Supplied text
========================================

Best original Broadway cast recordings of the 21st century

25. The Drowsy Chaperone (2005)

The Drowsy Chaperone is actually about listening to a cast recording, so listening to its cast recording adds to the meta tomfoolery. Ghostlight Records released a vinyl edition that only included songs and dialogue from the fictional 1928 show-within-the-show, but the full version happily includes some of Bob Martin’s side comments as the nostalgia-obsessed Man in Chair. Tongues planted firmly in cheek, performers including Sutton Foster, Beth Leavel, Danny Burstein and Georgia Engel draw full comedic flavor from Lisa Lambert and Greg Morrison’s larkish score.—Adam Feldman
Favorite tracks: “Show Off,” “As We Stumble Along,” “I Am Adolpho,” “Fancy Dress”

24. Xanadu (2007)

========================================

Exercise instructions
a) Swap "vinyl" for "cassette" in the Broadway cast recordings ranking, then write out the passage that begins at the words "The Drowsy Chaperone is" and stops after "24. Xanadu (2007)".
b) Answer these about the Broadway cast recordings ranking:
(i) What year is listed for The Drowsy Chaperone?
(ii) Who plays the Man in Chair?
(iii) Which show is ranked number 24?

Saved data entries

========================================

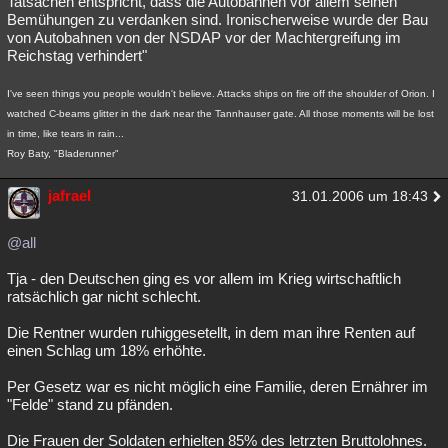
Tatsachen entspricht, dass die Autobahnen vor allem seinen
Bemühungen zu verdanken sind. Ironischerweise wurde der Bau
von Autobahnen von der NSDAP vor der Machtergreifung im
Reichstag verhindert"
I've seen things you people wouldn't believe. Attacks ships on fire off the shoulder of Orion. I
watched C-beams glitter in the dark near the Tannhauser gate. All those moments will be lost
in time, like tears in rain...
Roy Baty, "Bladerunner"
jafrael
31.01.2006 um 18:43
@all
Tja - den Deutschen ging es vor allem im Krieg wirtschaftlich
ratsächlich gar nicht schlecht.
Die Rentner wurden ruhiggesetellt, in dem man ihre Renten auf
einen Schlag um 18% erhöhte.
Per Gesetz war es nicht möglich eine Familie, deren Ernährer im
"Felde" stand zu pfänden.
Die Frauen der Soldaten erhielten 85% des letrzten Bruttolohnes.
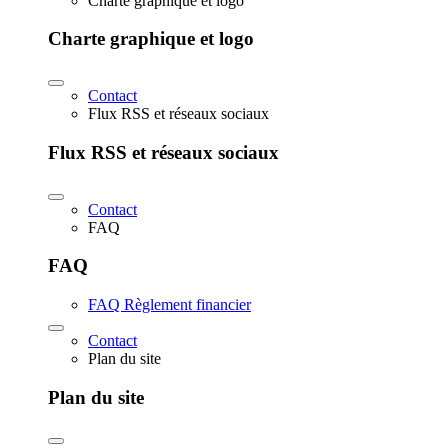
Charte graphique et logo
Charte graphique et logo
Contact
Flux RSS et réseaux sociaux
Flux RSS et réseaux sociaux
Contact
FAQ
FAQ
FAQ Règlement financier
Contact
Plan du site
Plan du site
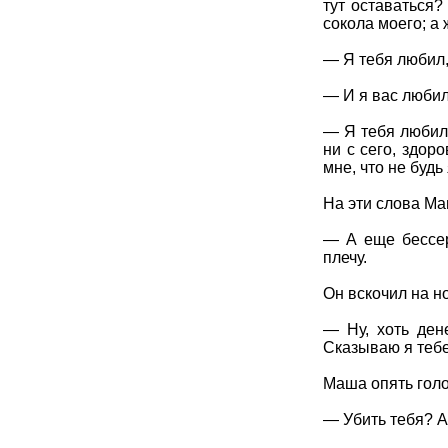
тут оставаться?
сокола моего; а 
— Я тебя любил,
— И я вас любил
— Я тебя любил,
ни с сего, здор
мне, что не буд
На эти слова Ма
— А еще бессер
плечу.
Он вскочил на но
— Ну, хоть ден
Сказываю я тебе
Маша опять гол
— Убить тебя? А 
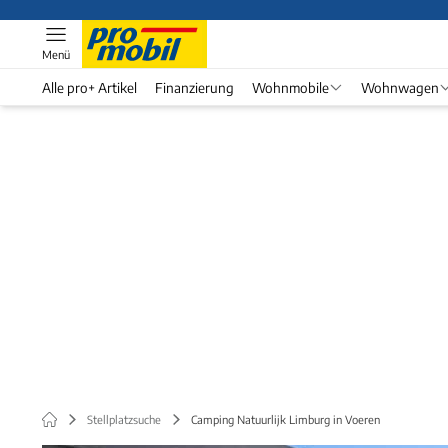
Menü
Alle pro+ Artikel
Finanzierung
Wohnmobile
Wohnwagen
Stellplatzsuche
Camping Natuurlijk Limburg in Voeren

========================================

Written answers
a)
The Drowsy Chaperone is actually about listening to a cast recording, so listening to its cast recording adds to the meta tomfoolery. Ghostlight Records released a cassette edition that only included songs and dialogue from the fictional 1928 show-within-the-show, but the full version happily includes some of Bob Martin’s side comments as the nostalgia-obsessed Man in Chair. Tongues planted firmly in cheek, performers including Sutton Foster, Beth Leavel, Danny Burstein and Georgia Engel draw full comedic flavor from Lisa Lambert and Greg Morrison’s larkish score.—Adam Feldman
Favorite tracks: “Show Off,” “As We Stumble Along,” “I Am Adolpho,” “Fancy Dress”

24. Xanadu (2007)

b)
(i) 2005
(ii) Bob Martin
(iii) Xanadu (2007)